While he is no longer involved in the Maison Blanc chain of bakery-cafés, he still juggles numerous other projects from launching a cultural festival to advising the government on sustainability issues; from mentoring JJ and James to setting up a specialist rare-breeds farm. He is quick to credit those around him (see Napoleon’s generals panel): Derry and John Lederer at Brasserie Blanc; Gary Jones, Philip Newman-Hall and others at Le Manoir. But Blanc remains a constantly whirring, multi-tasking madcap machine.
And, of course, he’s still got time to teach young chefs how to prepare a decent bowl of mussels.

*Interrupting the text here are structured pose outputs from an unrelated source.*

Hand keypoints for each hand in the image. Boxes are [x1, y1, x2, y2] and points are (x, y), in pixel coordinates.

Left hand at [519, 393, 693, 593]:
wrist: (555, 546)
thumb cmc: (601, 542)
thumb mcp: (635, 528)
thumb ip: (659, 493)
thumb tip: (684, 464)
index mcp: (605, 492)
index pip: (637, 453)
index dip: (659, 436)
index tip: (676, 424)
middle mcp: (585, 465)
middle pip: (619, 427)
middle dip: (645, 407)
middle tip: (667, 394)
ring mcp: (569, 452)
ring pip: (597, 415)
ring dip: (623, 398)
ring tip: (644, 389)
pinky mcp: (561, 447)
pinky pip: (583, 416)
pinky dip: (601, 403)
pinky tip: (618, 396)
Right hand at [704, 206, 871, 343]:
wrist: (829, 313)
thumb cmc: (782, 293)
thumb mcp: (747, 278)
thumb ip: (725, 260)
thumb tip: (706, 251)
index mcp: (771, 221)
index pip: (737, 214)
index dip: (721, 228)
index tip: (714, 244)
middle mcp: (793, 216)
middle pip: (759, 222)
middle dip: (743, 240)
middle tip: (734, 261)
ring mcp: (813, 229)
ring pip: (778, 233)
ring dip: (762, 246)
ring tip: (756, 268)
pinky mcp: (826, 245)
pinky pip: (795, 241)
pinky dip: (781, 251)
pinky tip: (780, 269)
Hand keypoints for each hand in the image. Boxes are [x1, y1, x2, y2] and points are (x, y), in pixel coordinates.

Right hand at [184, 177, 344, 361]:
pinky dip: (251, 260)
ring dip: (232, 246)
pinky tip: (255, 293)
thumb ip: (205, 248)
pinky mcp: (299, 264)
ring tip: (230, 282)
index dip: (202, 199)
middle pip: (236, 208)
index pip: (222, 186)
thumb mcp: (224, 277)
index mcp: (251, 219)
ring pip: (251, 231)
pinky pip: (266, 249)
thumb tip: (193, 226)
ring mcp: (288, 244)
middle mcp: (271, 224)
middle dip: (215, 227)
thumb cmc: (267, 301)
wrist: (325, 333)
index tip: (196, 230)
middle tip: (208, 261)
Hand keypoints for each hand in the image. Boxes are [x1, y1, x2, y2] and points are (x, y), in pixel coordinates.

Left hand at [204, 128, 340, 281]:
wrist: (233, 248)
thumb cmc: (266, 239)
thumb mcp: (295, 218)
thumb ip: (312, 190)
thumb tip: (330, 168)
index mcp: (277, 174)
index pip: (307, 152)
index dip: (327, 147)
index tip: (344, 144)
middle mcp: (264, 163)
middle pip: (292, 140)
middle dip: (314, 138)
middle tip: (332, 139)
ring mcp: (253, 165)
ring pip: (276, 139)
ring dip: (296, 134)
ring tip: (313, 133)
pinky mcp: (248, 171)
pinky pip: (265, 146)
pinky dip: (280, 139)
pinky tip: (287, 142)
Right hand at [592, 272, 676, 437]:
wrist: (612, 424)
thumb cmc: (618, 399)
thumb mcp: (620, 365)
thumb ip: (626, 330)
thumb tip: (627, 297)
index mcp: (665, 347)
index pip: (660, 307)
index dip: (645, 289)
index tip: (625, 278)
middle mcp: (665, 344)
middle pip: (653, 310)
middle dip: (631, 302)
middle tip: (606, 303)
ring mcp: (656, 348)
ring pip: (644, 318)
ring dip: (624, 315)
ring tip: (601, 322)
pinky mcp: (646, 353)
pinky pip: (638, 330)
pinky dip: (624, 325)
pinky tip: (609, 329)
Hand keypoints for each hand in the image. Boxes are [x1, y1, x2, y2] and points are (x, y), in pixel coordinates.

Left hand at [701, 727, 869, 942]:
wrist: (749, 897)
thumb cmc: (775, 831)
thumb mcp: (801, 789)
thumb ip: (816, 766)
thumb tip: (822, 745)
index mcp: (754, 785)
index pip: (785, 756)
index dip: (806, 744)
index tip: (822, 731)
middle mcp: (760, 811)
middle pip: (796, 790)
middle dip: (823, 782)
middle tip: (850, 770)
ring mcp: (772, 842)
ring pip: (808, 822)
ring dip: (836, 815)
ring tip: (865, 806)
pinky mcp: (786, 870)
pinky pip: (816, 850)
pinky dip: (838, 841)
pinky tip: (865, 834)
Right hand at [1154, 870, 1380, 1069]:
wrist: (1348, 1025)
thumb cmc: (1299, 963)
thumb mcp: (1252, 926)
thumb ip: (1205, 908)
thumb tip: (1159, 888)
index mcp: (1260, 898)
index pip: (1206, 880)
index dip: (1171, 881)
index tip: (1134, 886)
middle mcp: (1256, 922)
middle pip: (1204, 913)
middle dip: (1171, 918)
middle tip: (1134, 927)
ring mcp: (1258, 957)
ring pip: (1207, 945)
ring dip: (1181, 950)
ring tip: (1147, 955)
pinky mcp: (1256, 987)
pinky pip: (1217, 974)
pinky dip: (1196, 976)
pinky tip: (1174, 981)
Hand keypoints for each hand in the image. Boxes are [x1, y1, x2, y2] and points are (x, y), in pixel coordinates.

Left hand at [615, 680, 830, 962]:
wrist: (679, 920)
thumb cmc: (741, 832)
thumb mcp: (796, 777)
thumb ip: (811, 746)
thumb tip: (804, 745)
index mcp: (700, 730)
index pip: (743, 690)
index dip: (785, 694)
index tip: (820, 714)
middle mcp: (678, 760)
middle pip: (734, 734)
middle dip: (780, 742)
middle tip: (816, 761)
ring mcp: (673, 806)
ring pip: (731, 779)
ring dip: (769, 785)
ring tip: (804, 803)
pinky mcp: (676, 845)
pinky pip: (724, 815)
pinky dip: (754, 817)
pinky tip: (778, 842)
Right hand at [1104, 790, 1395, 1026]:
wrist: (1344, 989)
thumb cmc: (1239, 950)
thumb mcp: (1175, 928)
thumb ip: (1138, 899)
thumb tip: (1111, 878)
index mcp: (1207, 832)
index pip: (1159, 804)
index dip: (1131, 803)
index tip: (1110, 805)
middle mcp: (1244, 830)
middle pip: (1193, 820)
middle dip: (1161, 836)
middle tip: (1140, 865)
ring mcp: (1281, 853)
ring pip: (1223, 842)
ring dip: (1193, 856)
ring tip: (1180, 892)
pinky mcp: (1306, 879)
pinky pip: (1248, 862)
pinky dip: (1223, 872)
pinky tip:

Napoleon’s generals: five Englishmen behind one French emperor
“A field marshal needs solid generals around him, ” says Raymond Blanc. “No one can be good at everything, so you have to surround yourself with good people, especially in your fields of weakness. It’s important to know your own skill sets. When you’ve eaten a few humble pies like me, you learn from those experience: you look back, work out what you did wrong and go again.”
Mark Derry
chief executive, Brasserie Bar Co
The financial brains behind Brasserie Blanc made his name building Loch Fyne into a national chain with a sustainable ethos before selling it on to Greene King for £70m. His role is to raise the finance, liaise with investors, oversee property and development opportunities and to “make sure we don’t fall over as we charge forward”.
Philip Newman-Hall
general manager, Le Manoir aux Quat’Saisons
It’s no fluke that Blanc’s luxury country hotel remains not only one of the finest, but also the most enduringly popular, in the entire country. Newman-Hall was lured back to the Oxfordshire destination in 2009 by Blanc after a five-year hiatus and has raised its already sky-high standards further with meticulous attention to detail, a focus on staff training and an unmatched guest service culture.
John Lederer
managing director, Brasserie Blanc and White Brasserie
This long-time Blanc general runs the Brasserie Blanc business on a day to day basis, and recently developed its sister operation The White Brasserie Company. Born in France, Lederer was also one of Raymond’s on-screen advisors for the hugely successful BBC TV show The Restaurant.
Clive Fretwell
executive chef, Brasserie Blanc
A well-respected chef, Fretwell has worked with Blanc for nearly a quarter of a century, initially at Le Manoir, where he rose to become head chef, and then at Le Petit Blanc. He has been in charge of the food at Brasserie Blanc for more than 10 years and is currently personally training up the kitchen staff at the new Opera Terrace flagship.
Gary Jones
executive head chef, Le Manoir aux Quat’Saisons
Jones has been running the kitchen at Blanc’s two-star restaurant at Le Manoir since 1999, following a stint there as sous chef earlier in his career. The unassuming Merseyside-born chef presides over a brigade of 45, turning out brilliantly accurate fine dining meals in almost banquet-like volumes while at the same time maintaining gastronomic flair.